Ekransız zamanlar için bildirimleri kapatın!

Dijital dünyadan uzaklaşmanın en etkili yollarından birinin bildirimleri kapatmak olduğunu ifade eden Prof. Dr. Atalay, “Özellikle sabah ilk iş olarak sosyal medya kullanımından kaçınılmalı. Bildirimler bizi sürekli dijital dünyaya çağırıyor. Bu hem ders çalışmayı hem de aile içi iletişimi bozuyor. Ekransız zaman dilimleri yaratmak çok kıymetli. Örneğin sabah kalkar kalkmaz sosyal medyaya bakmak yerine kahvaltıdan sonra bakmak gibi küçük değişiklikler büyük fark yaratabilir.” diye konuştu.

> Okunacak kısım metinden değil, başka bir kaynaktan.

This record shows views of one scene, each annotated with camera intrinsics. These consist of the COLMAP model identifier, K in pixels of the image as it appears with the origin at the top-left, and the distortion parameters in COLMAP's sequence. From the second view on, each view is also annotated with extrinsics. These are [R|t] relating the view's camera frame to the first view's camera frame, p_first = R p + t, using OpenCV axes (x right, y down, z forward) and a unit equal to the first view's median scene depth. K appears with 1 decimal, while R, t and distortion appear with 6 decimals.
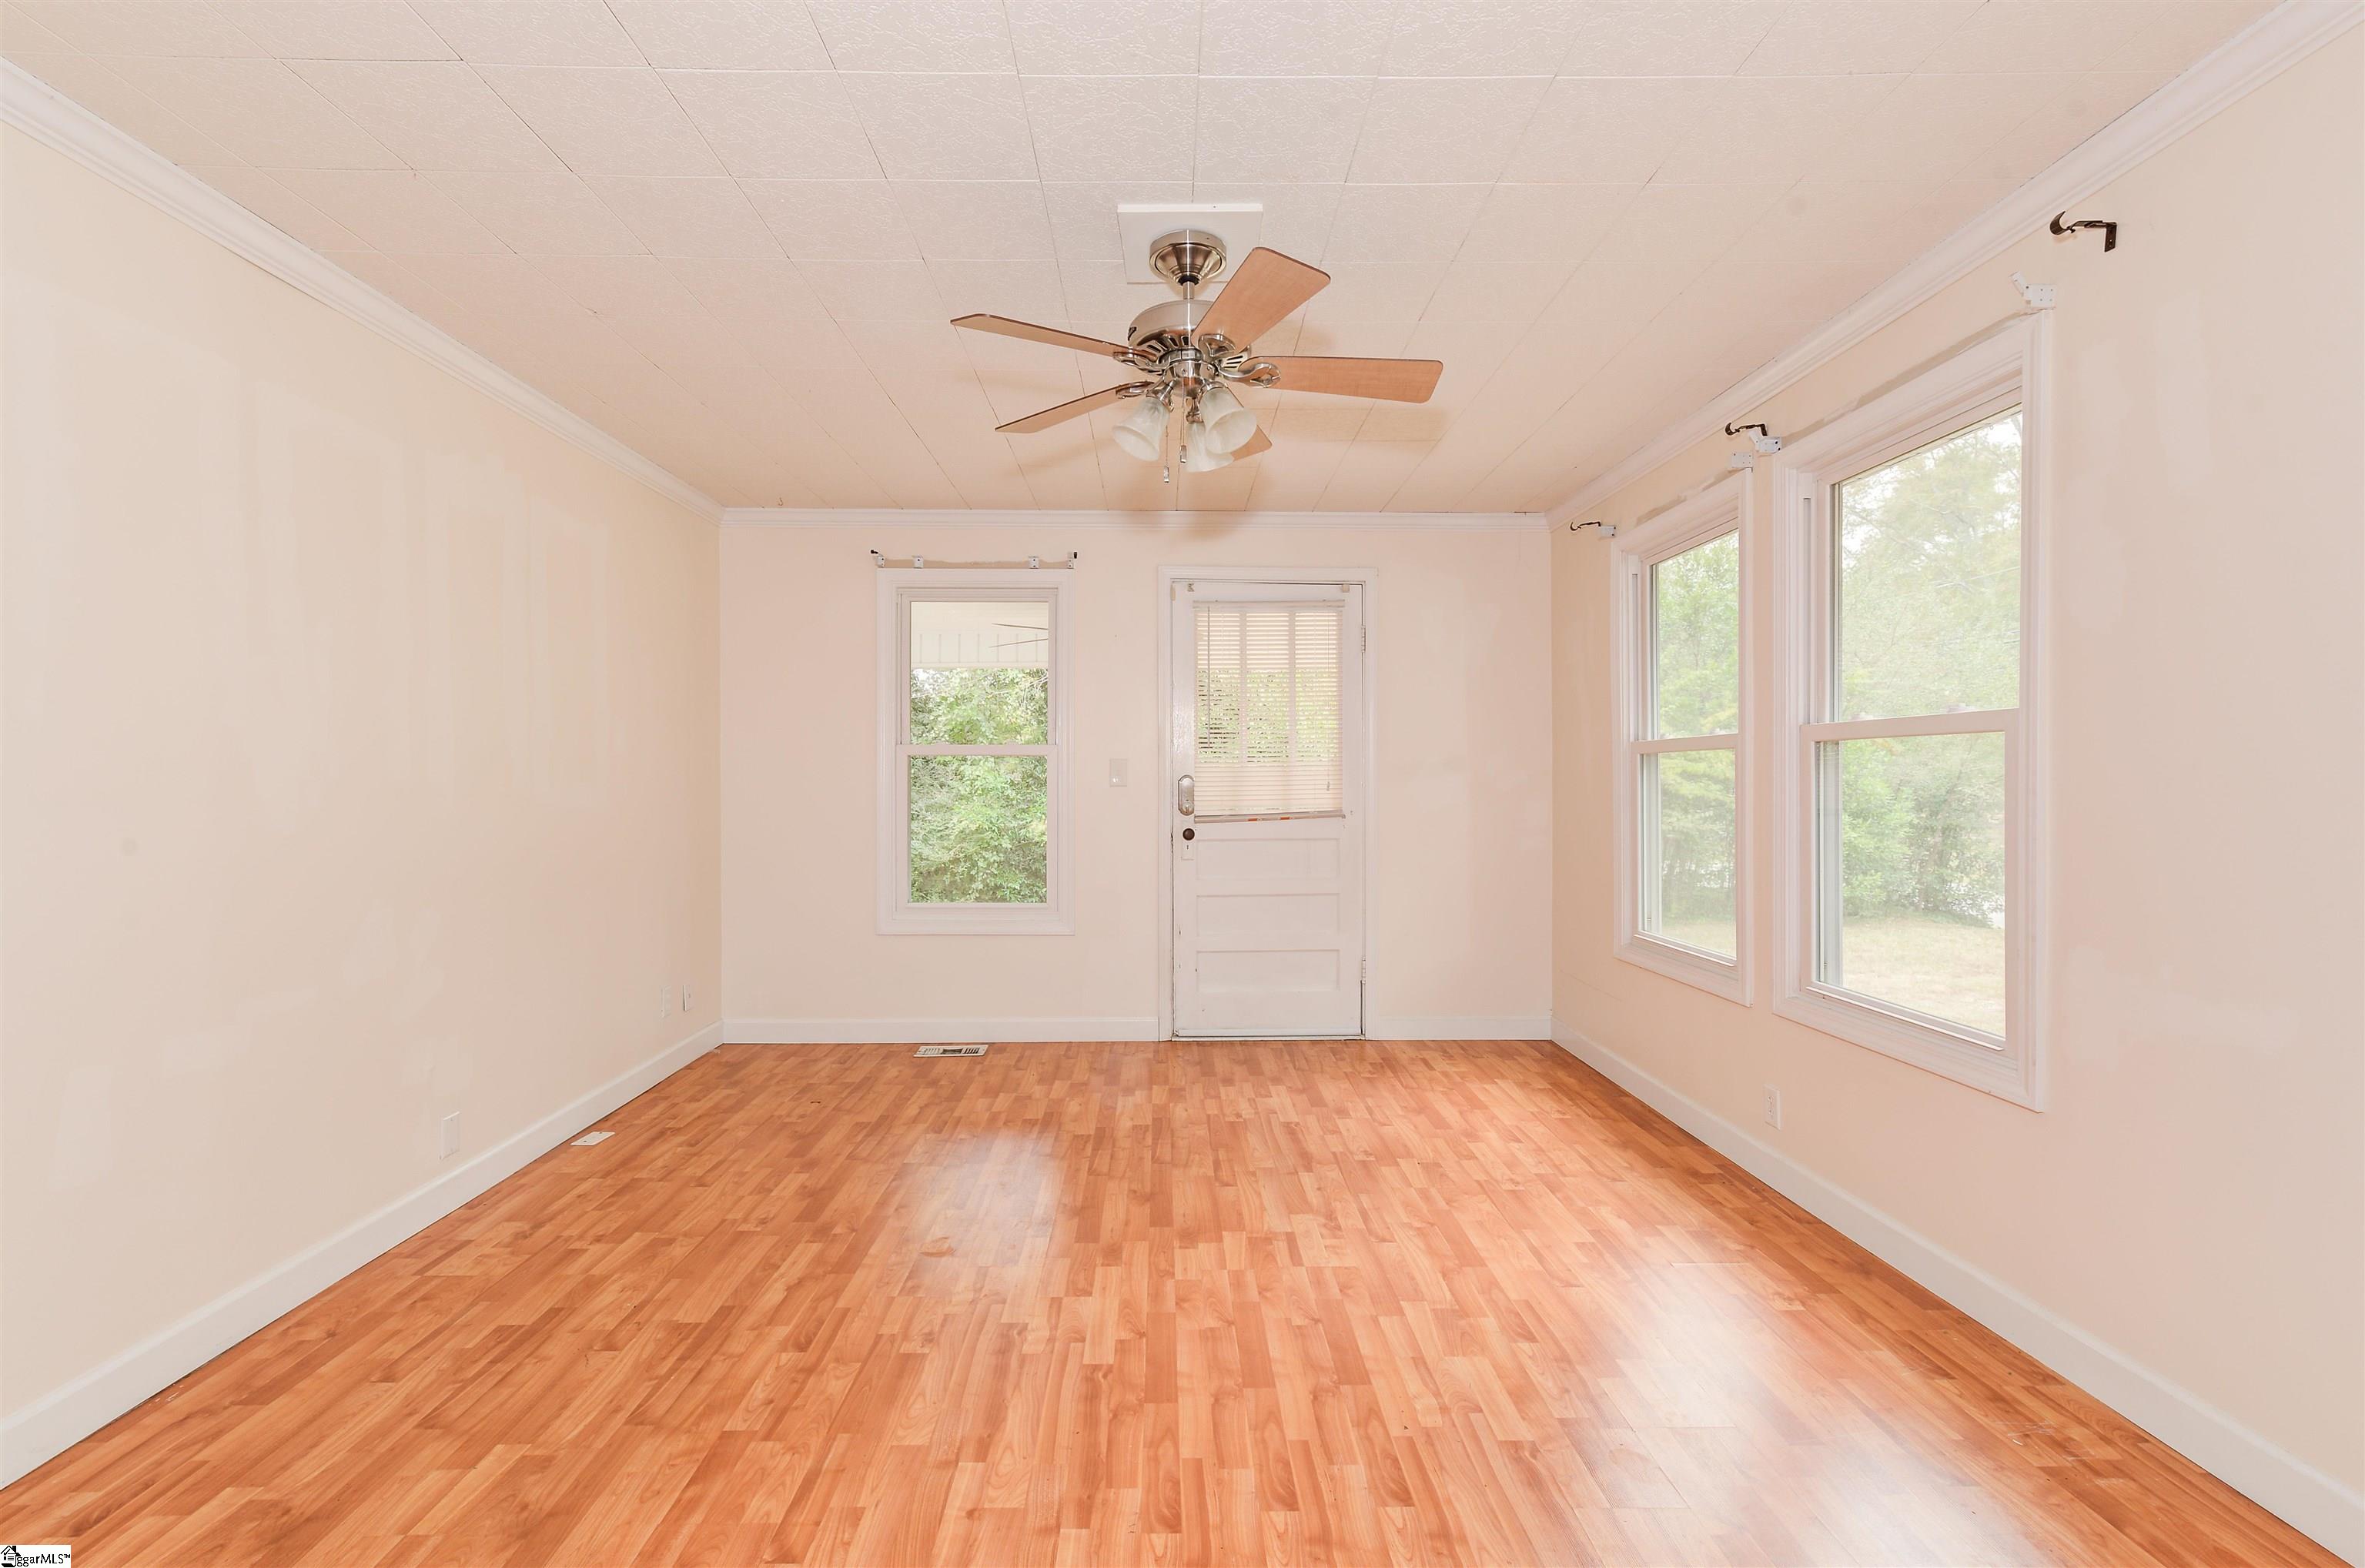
lens RADIAL K [[1028.3, 0, 1178.8], [0, 1028.3, 789.7], [0, 0, 1]] dist [-0.007858, 0.016261]
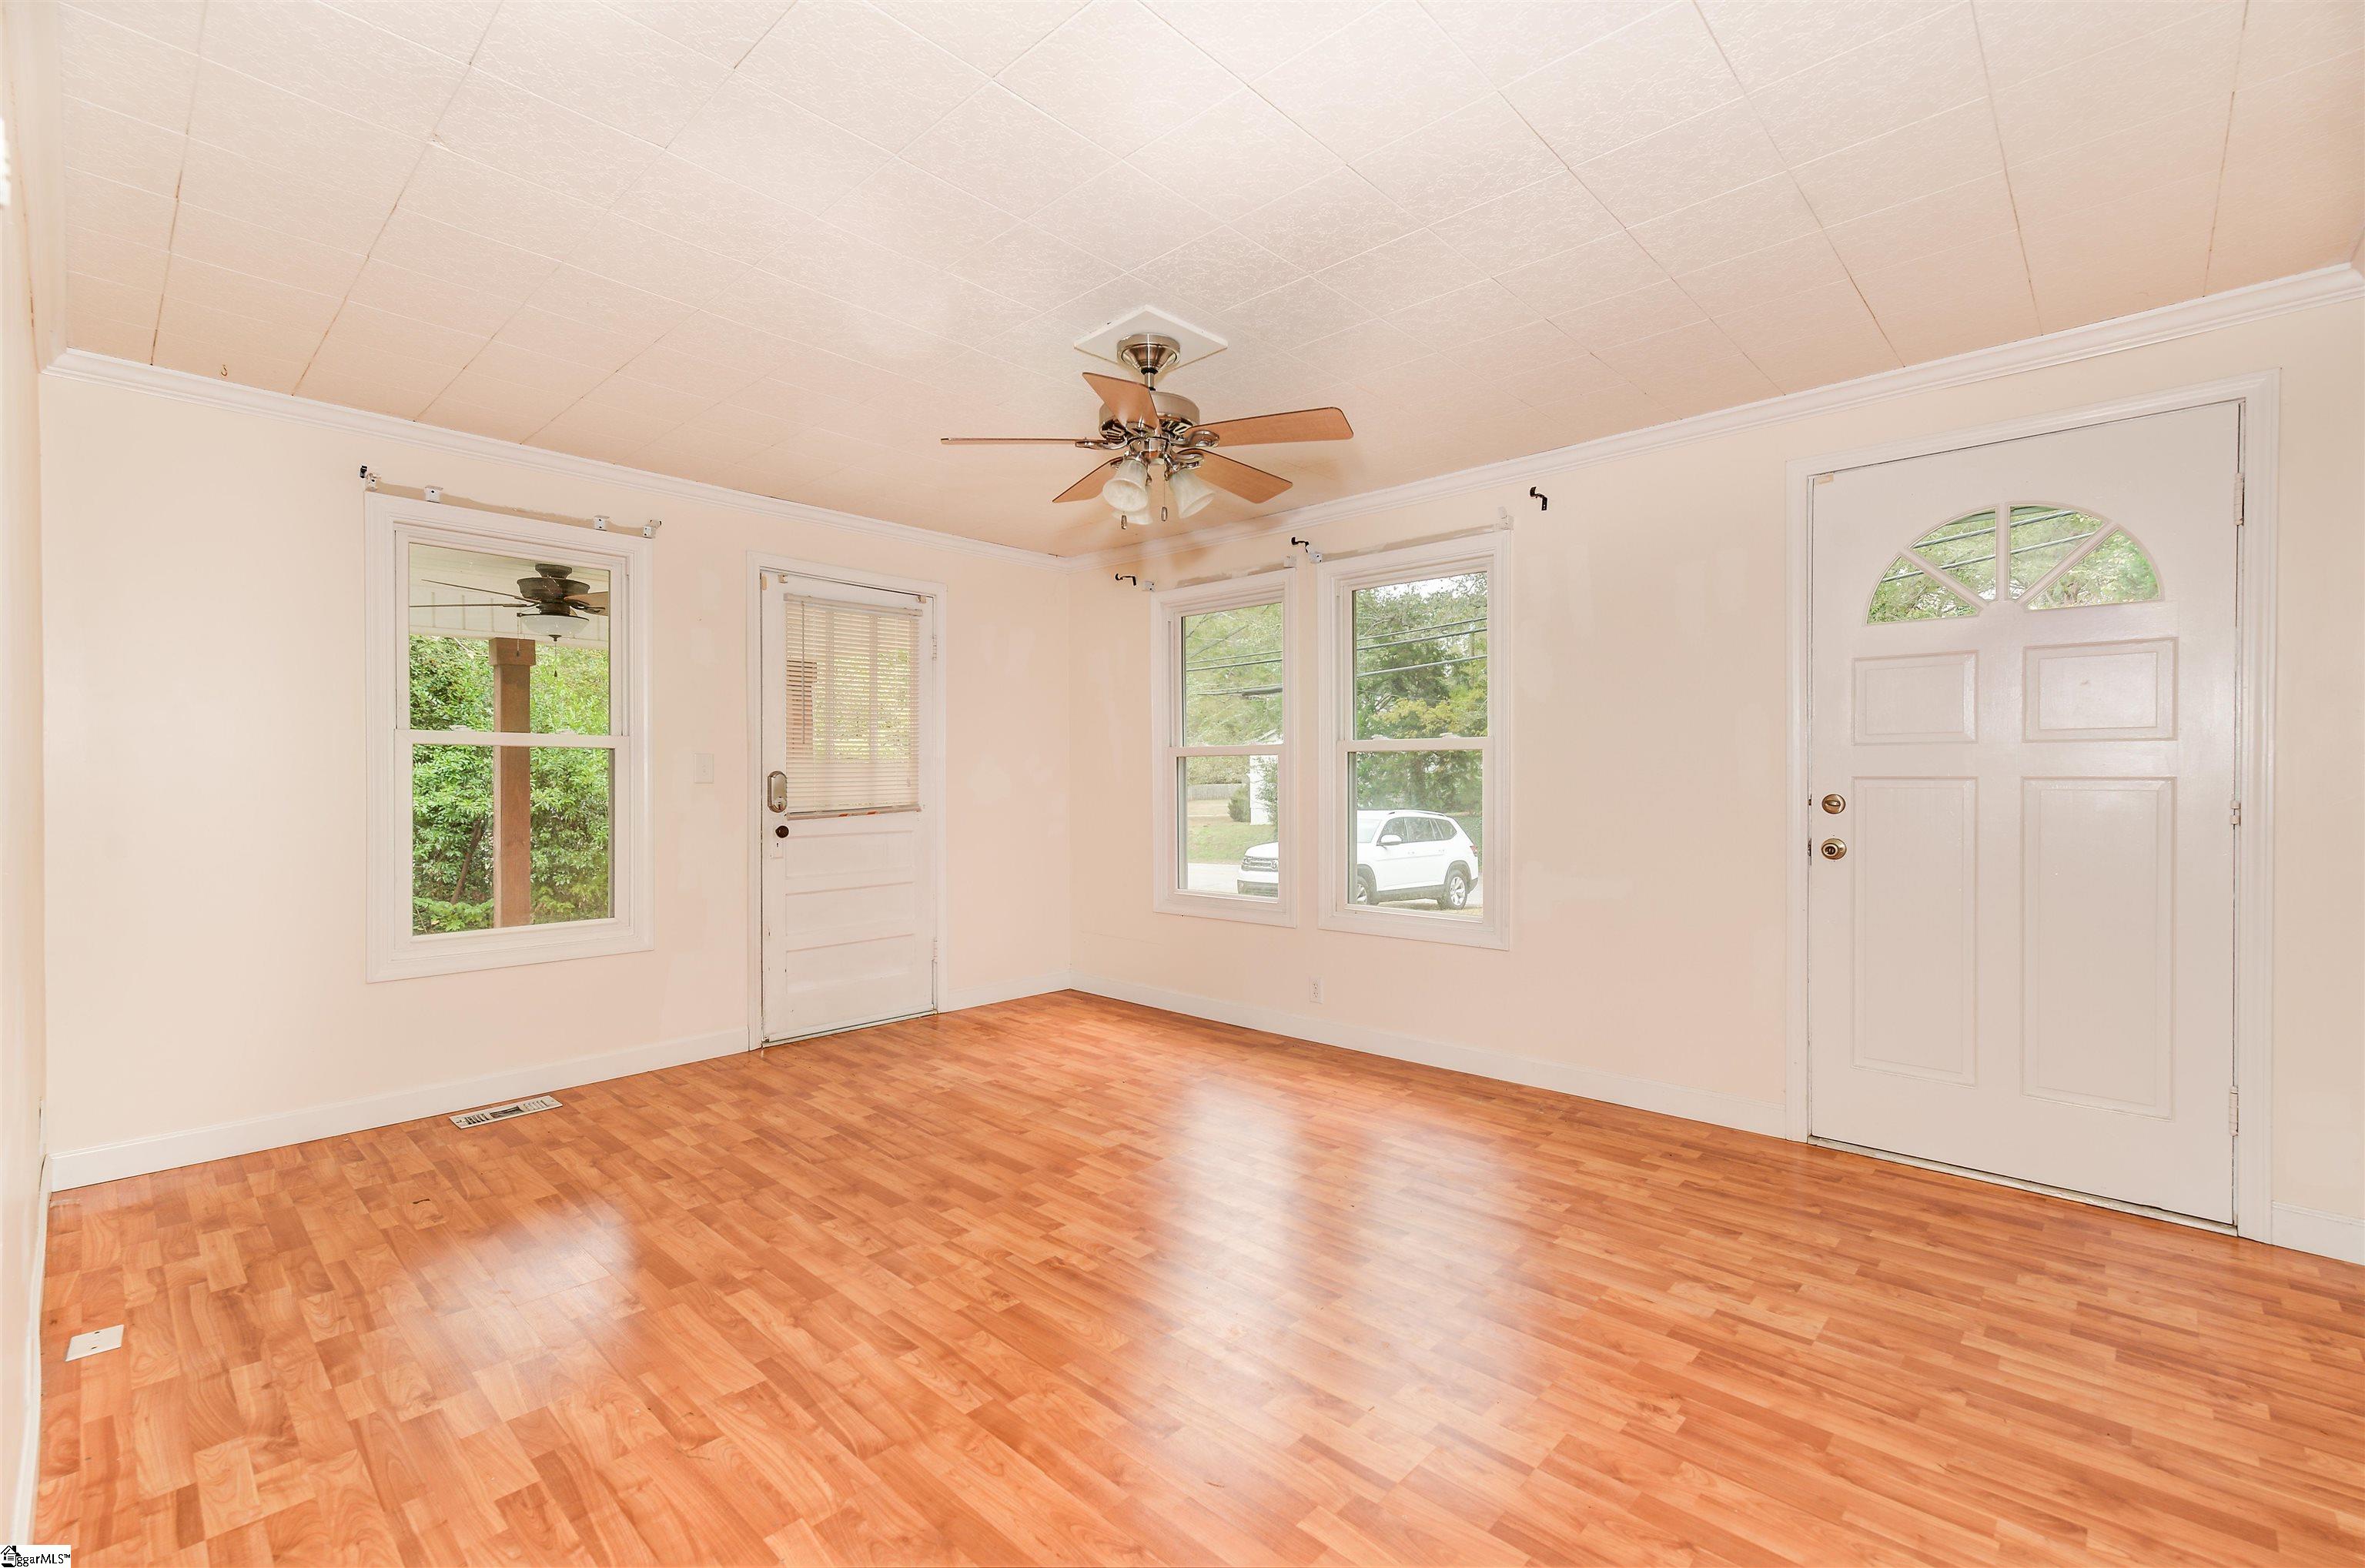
lens RADIAL K [[1014.1, 0, 1182.5], [0, 1014.1, 784.0], [0, 0, 1]] dist [0.011995, 0.000000]
pose [[0.695978, -0.004306, 0.718050, -0.531171], [0.007413, 0.999972, -0.001189, 0.002442], [-0.718025, 0.006150, 0.695990, 0.075525]]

Alternatif uğraşlar geliştirin, birlikte uygulayın

Prof. Dr. Atalay, dijital detoks sürecinde boşalan zamanı doldurmak için alternatif uğraşların önemli olduğunu belirterek, “Spor yapmak, yürüyüşe çıkmak, kitap okumak gibi faaliyetler detoks sürecini destekler. Ayrıca bu süreci aile ya da arkadaşlarla birlikte yürütmek daha sürdürülebilir ve keyifli hale getirir.”

Detoks, zihinsel, fiziksel ve sosyal yaşam kalitesini artırıyor…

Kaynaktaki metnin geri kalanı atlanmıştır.